Kakama points out that research has consistently shown that corporal punishment rarely motivates children to act differently, because it doesn’t bring an understanding of what they ought to be doing nor does it offer any kind of reward for being good.
“The fact that parents, teachers and others often have to repeat corporal punishment for the same misbehaviour testifies to its ineffectiveness. In countries where corporal punishment has been eliminated, there’s no evidence to show that disruption of schools or homes by unruly children has increased.
“Not only does corporal punishment impact a child but violence against children has long-term effects on society and country for generations to come. It increases the use of violence in a society that should be moving away from all forms of violence. It also undermines a country’s social and economic development through an increased burden on health care systems, higher levels of violence and criminality, disability and even death.”
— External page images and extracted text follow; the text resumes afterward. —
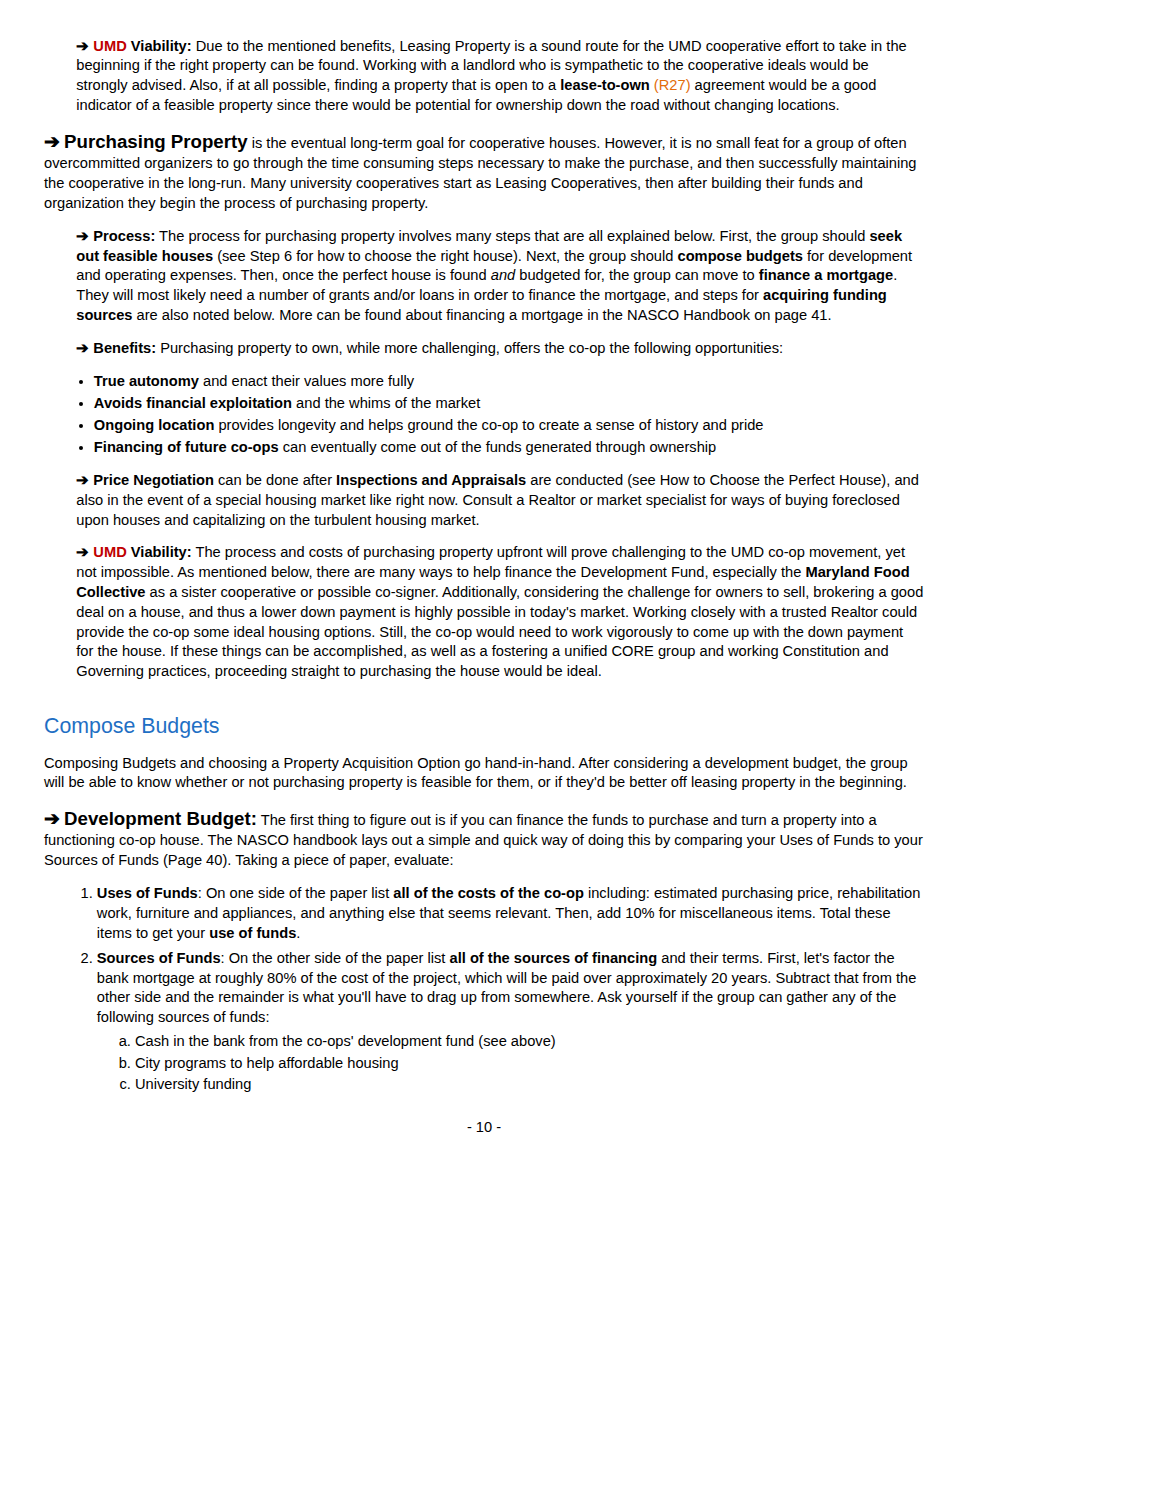➔ UMD Viability: Due to the mentioned benefits, Leasing Property is a sound route for the UMD cooperative effort to take in the beginning if the right property can be found. Working with a landlord who is sympathetic to the cooperative ideals would be strongly advised. Also, if at all possible, finding a property that is open to a lease-to-own (R27) agreement would be a good indicator of a feasible property since there would be potential for ownership down the road without changing locations.
➔ Purchasing Property is the eventual long-term goal for cooperative houses. However, it is no small feat for a group of often overcommitted organizers to go through the time consuming steps necessary to make the purchase, and then successfully maintaining the cooperative in the long-run. Many university cooperatives start as Leasing Cooperatives, then after building their funds and organization they begin the process of purchasing property.
➔ Process: The process for purchasing property involves many steps that are all explained below. First, the group should seek out feasible houses (see Step 6 for how to choose the right house). Next, the group should compose budgets for development and operating expenses. Then, once the perfect house is found and budgeted for, the group can move to finance a mortgage. They will most likely need a number of grants and/or loans in order to finance the mortgage, and steps for acquiring funding sources are also noted below. More can be found about financing a mortgage in the NASCO Handbook on page 41.
➔ Benefits: Purchasing property to own, while more challenging, offers the co-op the following opportunities:
True autonomy and enact their values more fully
Avoids financial exploitation and the whims of the market
Ongoing location provides longevity and helps ground the co-op to create a sense of history and pride
Financing of future co-ops can eventually come out of the funds generated through ownership
➔ Price Negotiation can be done after Inspections and Appraisals are conducted (see How to Choose the Perfect House), and also in the event of a special housing market like right now. Consult a Realtor or market specialist for ways of buying foreclosed upon houses and capitalizing on the turbulent housing market.
➔ UMD Viability: The process and costs of purchasing property upfront will prove challenging to the UMD co-op movement, yet not impossible. As mentioned below, there are many ways to help finance the Development Fund, especially the Maryland Food Collective as a sister cooperative or possible co-signer. Additionally, considering the challenge for owners to sell, brokering a good deal on a house, and thus a lower down payment is highly possible in today's market. Working closely with a trusted Realtor could provide the co-op some ideal housing options. Still, the co-op would need to work vigorously to come up with the down payment for the house. If these things can be accomplished, as well as a fostering a unified CORE group and working Constitution and Governing practices, proceeding straight to purchasing the house would be ideal.
Compose Budgets
Composing Budgets and choosing a Property Acquisition Option go hand-in-hand. After considering a development budget, the group will be able to know whether or not purchasing property is feasible for them, or if they'd be better off leasing property in the beginning.
➔ Development Budget: The first thing to figure out is if you can finance the funds to purchase and turn a property into a functioning co-op house. The NASCO handbook lays out a simple and quick way of doing this by comparing your Uses of Funds to your Sources of Funds (Page 40). Taking a piece of paper, evaluate:
Uses of Funds: On one side of the paper list all of the costs of the co-op including: estimated purchasing price, rehabilitation work, furniture and appliances, and anything else that seems relevant. Then, add 10% for miscellaneous items. Total these items to get your use of funds.
Sources of Funds: On the other side of the paper list all of the sources of financing and their terms. First, let's factor the bank mortgage at roughly 80% of the cost of the project, which will be paid over approximately 20 years. Subtract that from the other side and the remainder is what you'll have to drag up from somewhere. Ask yourself if the group can gather any of the following sources of funds:
Cash in the bank from the co-ops' development fund (see above)
City programs to help affordable housing
University funding
- 10 -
He believes that spanking is a poor substitute for positive forms of discipline which, far from spoiling children, ensure that they learn to think about others and about the consequences of their actions.
“However, positive discipline doesn’t mean total freedom for children as well as the absence of rules, limits, standards and expectations. Positive discipline focuses on a long-term positive relationship between adult and child, emphasising mutual respect, guidance and self-discipline.”
He says children must be empowered from an early age to participate in matters affecting them. They must be prepared to make decisions and to grow into powerful and competent participants in society. The process of nurturing young children to achieve this begins in the earliest stages of life and heavily depends on the environment in which a child is raised.
“Optimal conditions at home, responsive and adequate feeding, interactions with parents and caregivers and non-violent disciplining practices, all greatly affect a child’s well-being. Responsible parenting includes the provision of a safe physical environment, close monitoring of children’s activities, supervision of their behaviour, fostering their socio-emotional and cognitive competencies and providing directions and guidance in daily life,” Kakama stresses.